Wenn von Krise gesprochen wird, geht es rasch um Werte. Und welchen Wert messen wir uns selbst zu?
Man liest und hört, dass Werte in Krisenzeiten wichtiger genommen würden oder dass auch die Werte selbst in der Krise seien. Um Werte geht es auch im neuesten Buch von Attac-Mitbegründer und Buchautor Christian Felber (siehe Rezension auf Seite 39). Er diagnostiziert im herrschenden Wirtschaftsmodell die Herrschaft der falschen, weil nur einer Elite dienenden Werte und entwirft das Modell einer am Gemeinwohl orientierten Ökonomie: die die Natur schont und die Menschen glücklich macht. Schließlich gehören Gemeinschaft und gelingende Beziehungen zu den wichtigsten Glücksfaktoren, sagt die boomende Forschung zum Thema. Eine große Idee. Großartig wird sie durch das positive Menschenbild, auf dem sie beruht: Handlungsfähige BürgerInnen als politischer Souverän, die nicht vor sich selbst (und auch ihren autoritären Tendenzen) beschützt werden müssen. Politische Beteiligung aller schafft demnach nicht die Hölle auf Erden, sondern kann eine Politik bewirken, die breite Zustimmung findet, sozial und ökologisch nachhaltig ist und sogar glücklich machen kann.
Dieses Menschenbild liegt derzeit nicht im Trend. Mit vielem, was passiert, sind die von der Berufspolitik repräsentierten Menschen nicht einverstanden. Während ihnen beim Konsumieren und Entsorgen viel Macht und Wirkung zugeschrieben wird, herrscht der hohen Politik gegenüber das unbehagliche Gefühl der Ohnmacht. Allzu leicht wird vor dem Faktischen kapituliert. Es findet eine kollektive Selbstentmachtung gegenüber der Politik statt. Wir glauben, die Verhältnisse, unter denen wir leben, nicht mitzubestimmen und räumen das Feld für ExpertInnen, „das System“, „die Wirtschaft“ u.a.m. In diesem geistigen Milieu gedeihen Egoismus und Ungerechtigkeit vortrefflich.
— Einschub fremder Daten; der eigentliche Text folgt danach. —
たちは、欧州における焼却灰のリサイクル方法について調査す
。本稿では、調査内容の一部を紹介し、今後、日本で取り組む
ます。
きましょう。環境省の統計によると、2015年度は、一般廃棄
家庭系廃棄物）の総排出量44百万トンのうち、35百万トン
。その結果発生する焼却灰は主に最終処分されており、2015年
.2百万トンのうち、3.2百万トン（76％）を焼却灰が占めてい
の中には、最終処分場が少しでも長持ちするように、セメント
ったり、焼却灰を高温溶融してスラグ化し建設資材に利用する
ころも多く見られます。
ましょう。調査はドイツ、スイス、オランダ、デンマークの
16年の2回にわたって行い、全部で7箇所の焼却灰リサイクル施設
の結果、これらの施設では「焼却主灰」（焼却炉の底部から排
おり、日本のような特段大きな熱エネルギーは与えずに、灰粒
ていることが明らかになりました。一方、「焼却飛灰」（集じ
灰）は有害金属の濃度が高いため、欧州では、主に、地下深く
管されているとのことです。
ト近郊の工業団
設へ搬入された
Das Modell einer Gemeinwohl-orientierten Wirtschaft ist untrennbar mit der Forderung nach einer Weiterentwicklung der Demokratie verbunden. Felber fordert daher, unser System der repräsentativen Demokratie zu ergänzen: durch Verfahren der direkten Demokratie – wie BürgerInnen-Initiativen, Volksabstimmungen und Instrumente der partizipativen Demokratie, wie zum Beispiel Beteiligungsbudgets. Nur auf breiter demokratischer Basis ist es legitim, über Gemeinwohl zu sprechen. Wer sonst, wenn nicht möglichst alle, sollte denn entscheiden, was das Gemeinwohl ist?
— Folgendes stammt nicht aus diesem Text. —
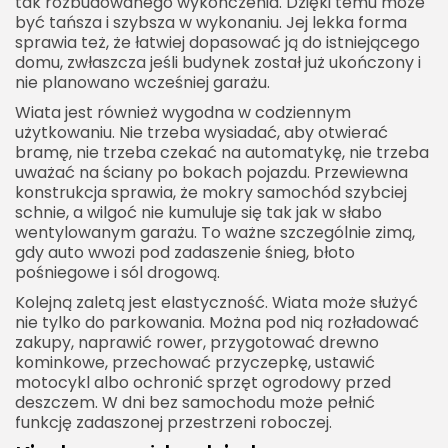
tak rozbudowanego wykończenia. Dzięki temu może
Kiedy najlepiej zaplanować budowę wiaty?
być tańsza i szybsza w wykonaniu. Jej lekka forma
sprawia też, że łatwiej dopasować ją do istniejącego
Wiata garażowa przy domu jako rozsądny
domu, zwłaszcza jeśli budynek został już ukończony i
kompromis
nie planowano wcześniej garażu.
Dobrze zaprojektowana wiata garażowa przy
Wiata jest również wygodna w codziennym
domu poprawia komfort codziennego życia
użytkowaniu. Nie trzeba wysiadać, aby otwierać
bramę, nie trzeba czekać na automatykę, nie trzeba
uważać na ściany po bokach pojazdu. Przewiewna
konstrukcja sprawia, że mokry samochód szybciej
schnie, a wilgoć nie kumuluje się tak jak w słabo
wentylowanym garażu. To ważne szczególnie zimą,
gdy auto wwozi pod zadaszenie śnieg, błoto
pośniegowe i sól drogową.
Kolejną zaletą jest elastyczność. Wiata może służyć
nie tylko do parkowania. Można pod nią rozładować
zakupy, naprawić rower, przygotować drewno
kominkowe, przechować przyczepkę, ustawić
motocykl albo ochronić sprzęt ogrodowy przed
deszczem. W dni bez samochodu może pełnić
funkcję zadaszonej przestrzeni roboczej.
Die Gemeinwohl-orientierte Wirtschaft hat das Potenzial, unsere Lebenswelt von der Basis bis in die „hohe Politik“ zu durchdringen. Sozialethischer Konsum ist dann genauso selbstverständlich wie politische Beteiligung. Kein „Entweder – Oder“, das die Journalistin Kathrin Hartmann in ihrem aktuellen Buch „Das Ende der Märchenstunde“ feststellt. Sie kritisiert die so genannten Lohas – kaufkräftige Menschen, die bio und fair konsumieren, um ihr Gewissen zu beruhigen und sich darüber hinaus wenig um Politik scheren.
Wer einmal begriffen hat, wie weit er privat und politisch der Schöpfer seiner Welt ist, wird auf allen Ebenen versuchen, mitzugestalten. Und das macht Mut.